The wife of Captain Llewellyn, who had expected her husband home by Christmas and might now have to wait until Christmas 1959, clung to her belief as she heard the news. "When we found out he was still alive," she said, "I knew he’d be home soon, and I still think he will. That’s the way you have to feel about it. If you let yourself look on the dark side of a thing like this, you go crazy."
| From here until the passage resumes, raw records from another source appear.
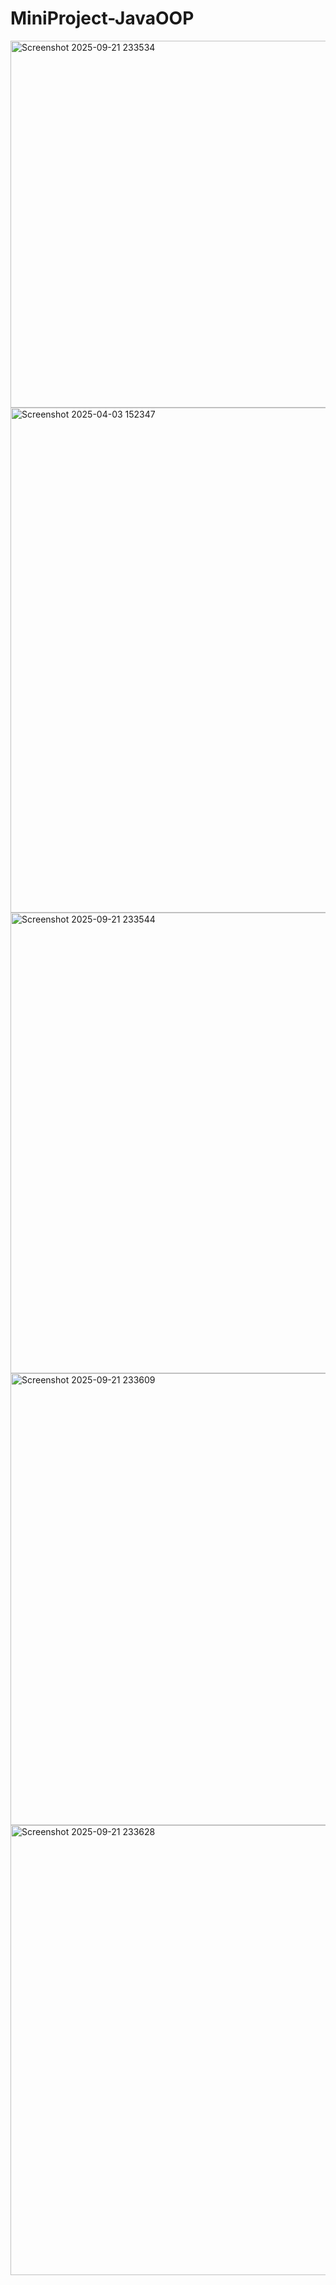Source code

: # MiniProject-JavaOOP <br>
<img width="901" height="587" alt="Screenshot 2025-09-21 233534" src="https://github.com/user-attachments/assets/882057d8-4480-4f00-8c64-8d8277638e2b" /> <br>
<img width="1264" height="808" alt="Screenshot 2025-04-03 152347" src="https://github.com/user-attachments/assets/d484134f-9b78-4c8a-8c98-6adccfeb9438" /> <br>
<img width="1044" height="737" alt="Screenshot 2025-09-21 233544" src="https://github.com/user-attachments/assets/33d9147f-0169-4a17-b43c-39b660d4e953" /> <br>
<img width="1025" height="723" alt="Screenshot 2025-09-21 233609" src="https://github.com/user-attachments/assets/d54bc020-6ee6-49ec-9266-5fd48696cf47" /> <br>
<img width="1022" height="720" alt="Screenshot 2025-09-21 233628" src="https://github.com/user-attachments/assets/f7aba0c1-1b47-4cb7-afe1-b3ae05b4e2f9" /> <br>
While the families had their bleak Thanksgiving, blistering protests rolled on Peking from Washington and London. The Chinese had taken two years to fabricate their case against the 13 Americans. To support charges they were U.S. spies and agents the Reds introduced "confessions" and released photographs of transmitters and weapons allegedly seized.

But the U.S. damned the charges as "utterly false" and even Great Britain, which hasn’t hiterto seen eye to eye with the U.S. on China, now vigorously joined in calling the Communist action "outrageous." In some of the strongest diplomatic language it has used to address a Communist power, their note warned that the "restraint" hitherto shown by the American people toward "Communist outrages" was not inexhaustible.